Jews from Porto came together to clean the Isaac Aboab cemetery

Jews from Porto came together to clean the Isaac Aboab cemetery

Today, May 27, a cheerful group of volunteers from the Porto Jewish community, mostly American citizens, carry out a deep clean of the Isaac Aboab cemetery, following the example of many local congregations worldwide that regularly organize volunteer clean-up sessions to clear overgrowth and document grave markers.

Taking care of burial grounds is considered a profound, selfless mitzvah (a commandment or good deed), as a cemetery is considered holy ground and a permanent resting place. Maintaining these sites is a fundamental moral and religious duty.

In Jewish tradition and Hebrew, a cemetery is referred to as Beit HaChayim, which translates to "House of Life". It emphasizes that the soul is eternal and that death is not an end, but a transition to another dimension of life; a gentle euphemism for a place of burial, focusing on the continued spiritual existence of the deceased rather than their physical death, and it reflects the belief in the future resurrection of the dead.

For two different reasons, the name of the current cemetery of the Porto Jewish community inspires deep respect among the community members. It is the first cemetery since angry mobs, with the approval of Portuguese elites, destroyed the old Jewish cemetery in Portugal's second largest city in 1497. Isaac Aboab of Castile (1433–1493) was a towering rabbinical scholar, philosopher, and the last Gaon of Castile in Spain.

Following the Alhambra Decree, Aboab led a delegation to negotiate safe harbor for Spanish exiles and he settled in Porto, where he died seven months later. His funeral oration was delivered by his distinguished disciple, the mathematician and historian Rabbi Abraham Zacuto.
A reenactment of his funeral can be found in a film produced by the community, recounting an event as tragic as it is real, entitled "The 2000 Jewish Exiled Children".

Known as one of the greatest rabbinical minds of his era, he served as head of the Yeshiva in Toledo and later in Guadalajara. He authored several important texts, including a collection of homilies titled Nehar Pishon (Constantinople, 1538) and supercommentaries on the Torah commentaries of Rashi and Nahmanides.

One can imagine the sentimental impact that the arrival and death of the Gaon of Castile in Porto had on the city's then extensive Jewish community. He didn't arrive alone, but together with 30 other prominent Jewish Spanish leaders.
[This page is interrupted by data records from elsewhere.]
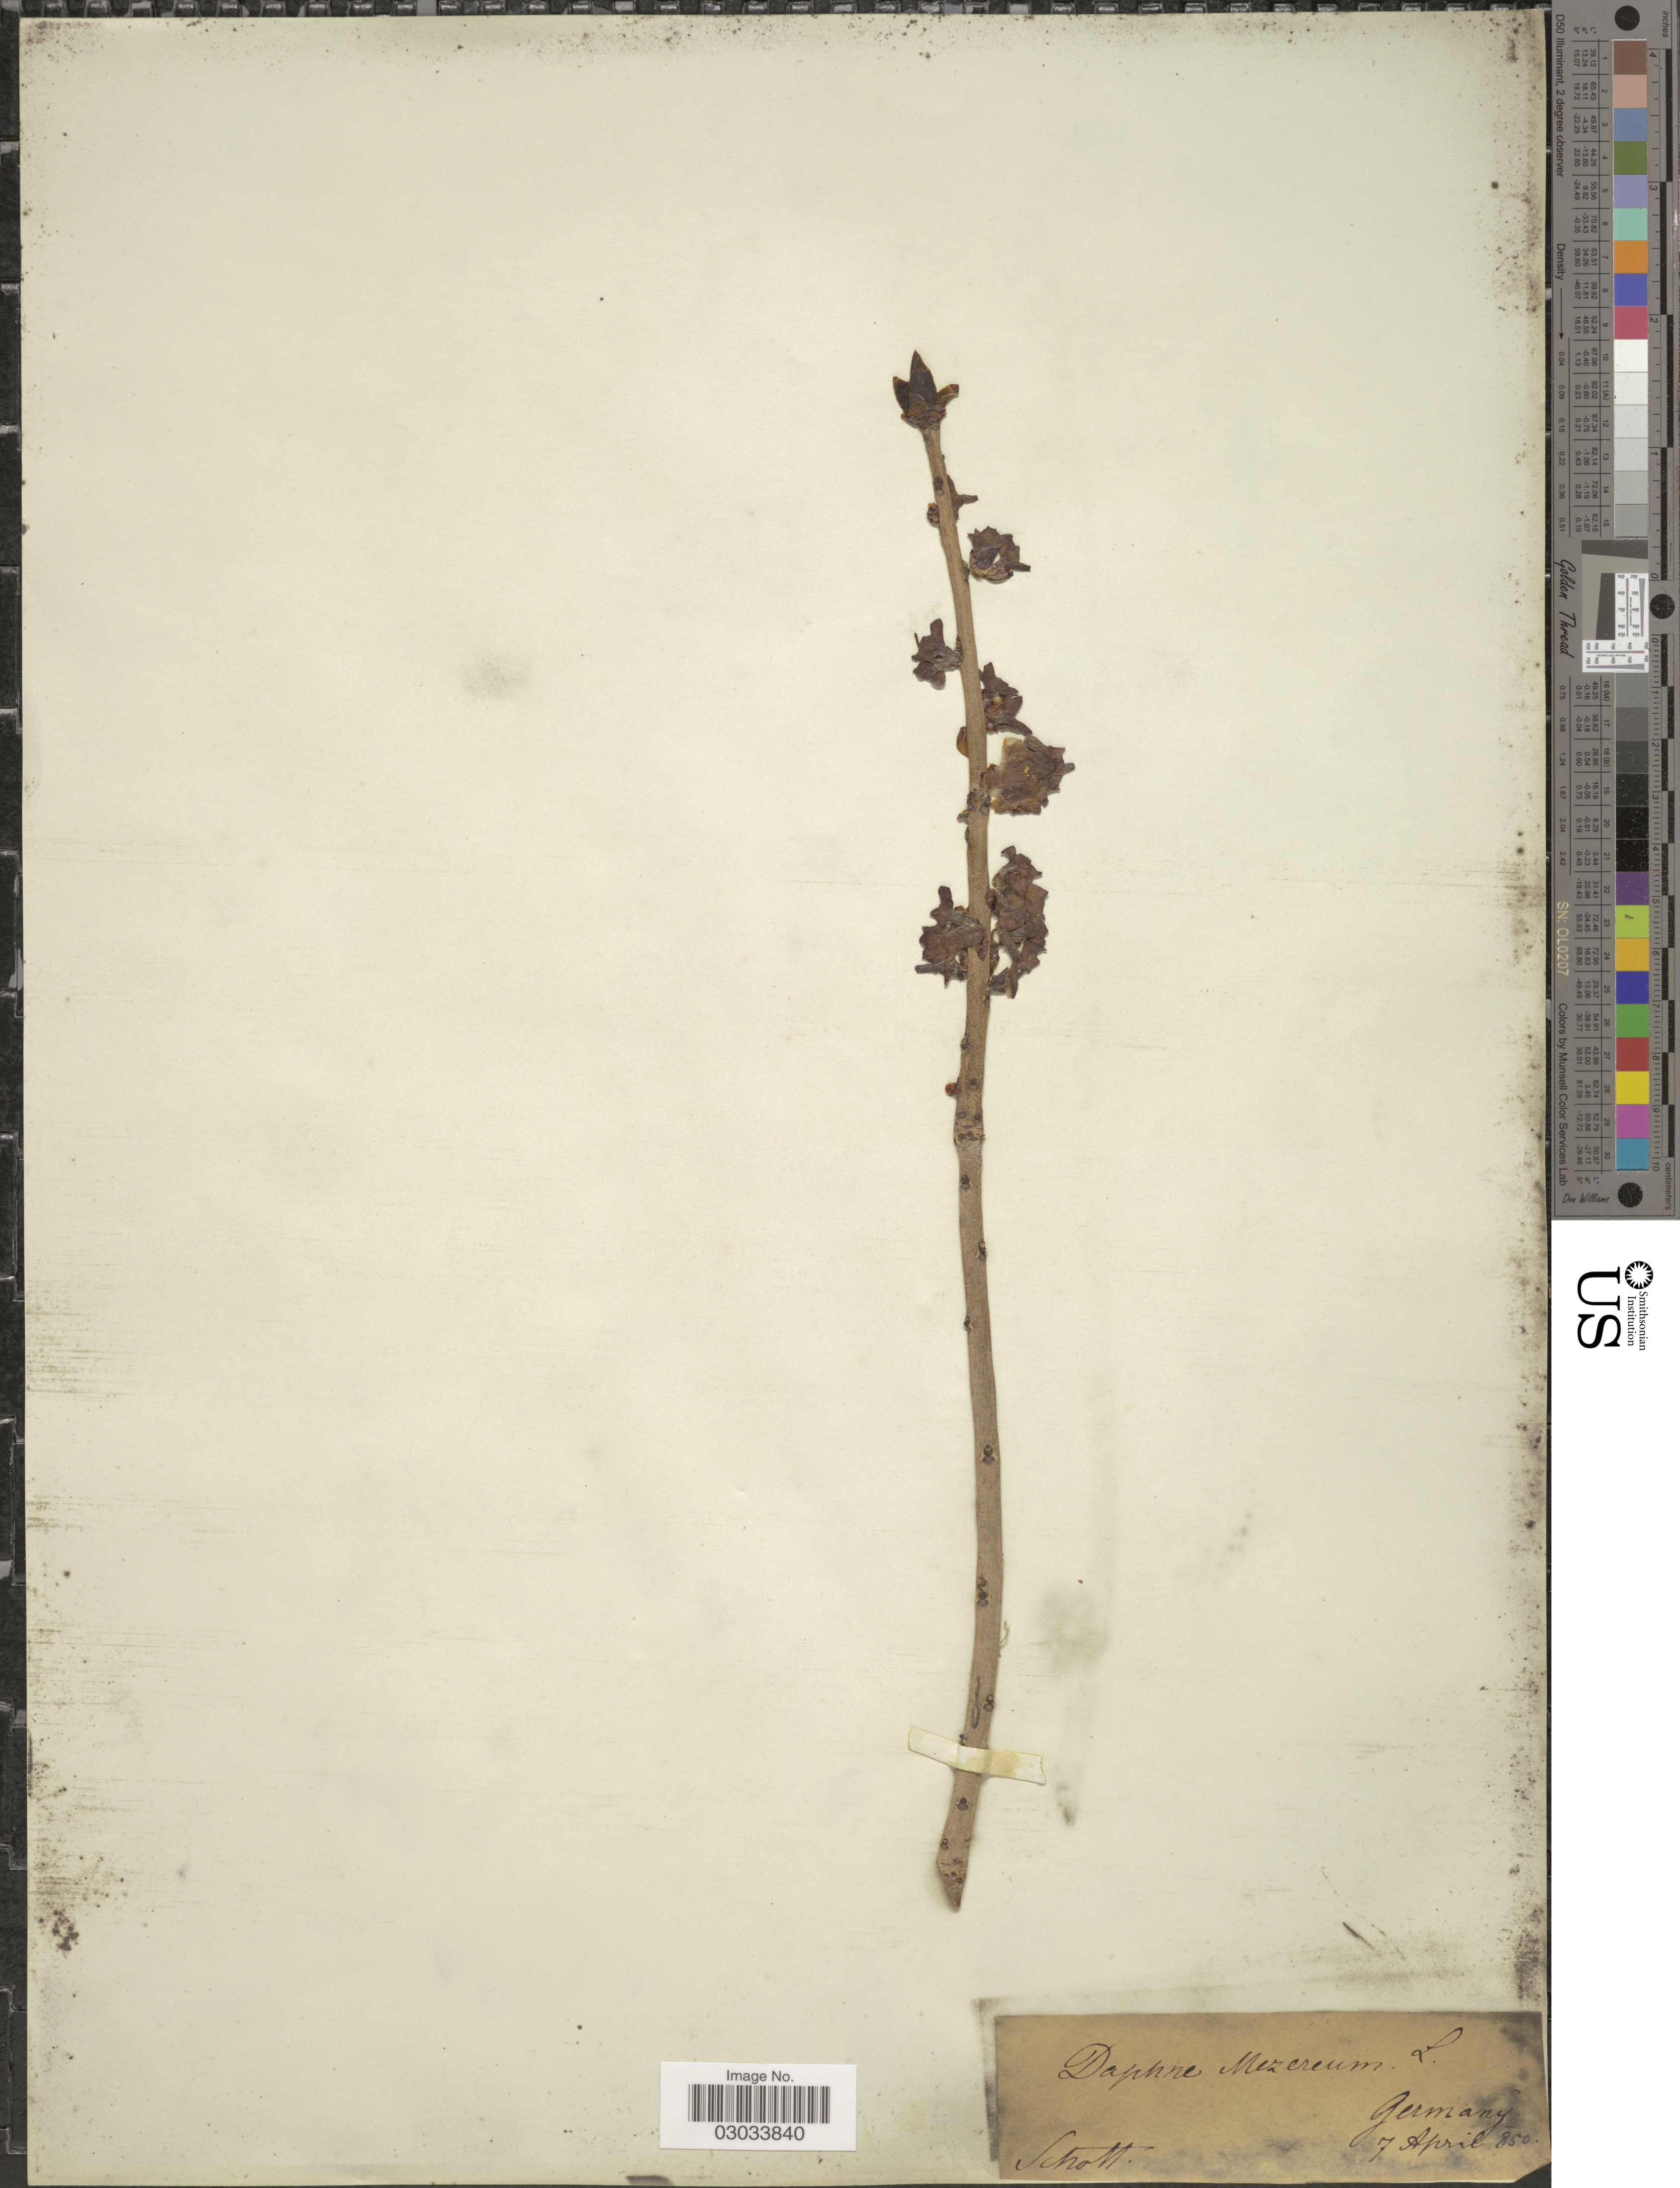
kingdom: Plantae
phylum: Tracheophyta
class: Magnoliopsida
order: Malvales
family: Thymelaeaceae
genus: Daphne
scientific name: Daphne mezereum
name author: L.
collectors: Schott, --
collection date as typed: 7 April 850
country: Germany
The elite of world Jewry were in Porto at that time.

The current cemetery of the Jewish community of Porto is, more than a colossal work of engineering and architecture, a space that recalls Isaac Aboab, Abraham Zacuto, and the grandeur that Portugal once possessed.

The Porto metropolitan area has approximately 1.8 million inhabitants, while the city proper is home to about 250,000 to 260,000 residents. There must be no more than a handful of people living today who don't even know who Aboab and Zacuto were.